Citation: Song, Jiangdian, et al. "Automatic lung nodule segmentation and intra-nodular heterogeneity image generation." IEEE Journal of Biomedical and Health Informatics (2021).
Segmentation branch using WGAN-GP for lung nodule segmentation and intra-nodular heterogeneity map production
Input: Volumes consisted of continuous CT images of the same nodule (Channel, Depth, H, W)
Output: The corresponding lung nodule images (Channel, Depth, H, W)
- Train.py is used to start the training of the WGAN-GP branch.
- Unet_Comparison.py is the model of the U-net for comparison.
Input: Original CT images (H, W)
Output: CT images of corresponding nodule candidates (H, W)
- train.py is used to start the training and validation of the Faster R-CNN branch.
- The
_smooth_l1_loss()
and the GIoU loss are provided in the same function to calculate the location loss for better understanding.
To explain the workflow of the proposed LNHG model more clearly, a detailed description of the procedure of lung nodule image generation is shown in Figs. F1–F3. The figures below elaborated the segmentation of lung nodules, production of the final lung nodule image, and intra-nodular heterogeneous conversion from the produced lung nodule image.
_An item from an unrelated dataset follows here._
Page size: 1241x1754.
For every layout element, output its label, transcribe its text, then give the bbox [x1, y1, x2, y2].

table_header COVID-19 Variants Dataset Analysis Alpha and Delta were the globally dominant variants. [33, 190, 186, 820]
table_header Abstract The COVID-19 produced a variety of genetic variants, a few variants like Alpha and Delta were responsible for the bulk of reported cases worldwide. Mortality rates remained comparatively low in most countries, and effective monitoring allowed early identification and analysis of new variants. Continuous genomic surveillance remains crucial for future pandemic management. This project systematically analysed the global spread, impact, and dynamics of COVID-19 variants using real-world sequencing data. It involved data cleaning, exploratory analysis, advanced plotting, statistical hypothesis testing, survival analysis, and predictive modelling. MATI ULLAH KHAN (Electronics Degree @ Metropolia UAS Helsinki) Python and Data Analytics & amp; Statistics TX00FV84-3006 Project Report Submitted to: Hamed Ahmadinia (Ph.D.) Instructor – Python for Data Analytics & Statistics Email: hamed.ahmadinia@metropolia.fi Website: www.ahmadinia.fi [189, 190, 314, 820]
Fig. F1. Explanation of the Workflow of the Proposed LNHG Model. The input is the original CT image, and Block1–Block8 denote the network layers (with the same color) presented in Figure 3 in the manuscript. The feature map output by each block showed in the figure is the mean of all the feature maps.
Fig. F2. Example illustrating how the final lung nodule image is produced based on the output of WGAN-GP and Faster R-CNN branches. The false-positive candidates produced by the WGAN-GP branch is marked in a red oval for better display. By fusing the output of the two branches, the false-positive candidates are eliminated, and the final lung nodule image is produced.
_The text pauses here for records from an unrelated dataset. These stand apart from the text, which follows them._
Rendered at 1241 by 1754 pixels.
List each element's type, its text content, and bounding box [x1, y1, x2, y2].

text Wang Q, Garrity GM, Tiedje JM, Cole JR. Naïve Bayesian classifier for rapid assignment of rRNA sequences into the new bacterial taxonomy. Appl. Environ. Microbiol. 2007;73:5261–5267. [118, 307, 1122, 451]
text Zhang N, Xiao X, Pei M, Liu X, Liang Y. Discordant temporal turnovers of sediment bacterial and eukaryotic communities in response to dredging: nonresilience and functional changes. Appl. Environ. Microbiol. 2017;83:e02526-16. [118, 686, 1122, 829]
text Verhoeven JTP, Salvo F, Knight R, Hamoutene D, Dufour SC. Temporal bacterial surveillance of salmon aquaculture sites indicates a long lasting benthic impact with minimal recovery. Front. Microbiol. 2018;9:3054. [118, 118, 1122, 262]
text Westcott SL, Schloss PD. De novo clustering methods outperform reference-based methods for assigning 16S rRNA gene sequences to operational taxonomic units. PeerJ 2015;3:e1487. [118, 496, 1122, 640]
Fig. F3. Example illustrating how the intra-nodular heterogeneity images are generated from the output of the LNHG model. Three nodules are presented: (a) original CT images, (b) output of the LNHG model, and (c) intra-nodular heterogeneity images converted from the output of the LNHG model. The original CT image is superimposed on the output image of the LNHG model. Therefore, the original CT image is shown on (c), except for the generated nodule area. The images in (c) are used for the reader study.
Illustration of the intra-nodular heterogeneity images. Intra-nodular heterogeneous activity is presented, and the other area is displayed in the original CT image. The images in the first row denote the pathologically confirmed benign nodules, and the second row shows lung nodules diagnosed as malignant by pathology. Significant difference on intra-nodular heterogeneous activity between the benign and malignant lung nodules could be found according to the images generated by the proposed LNHG model.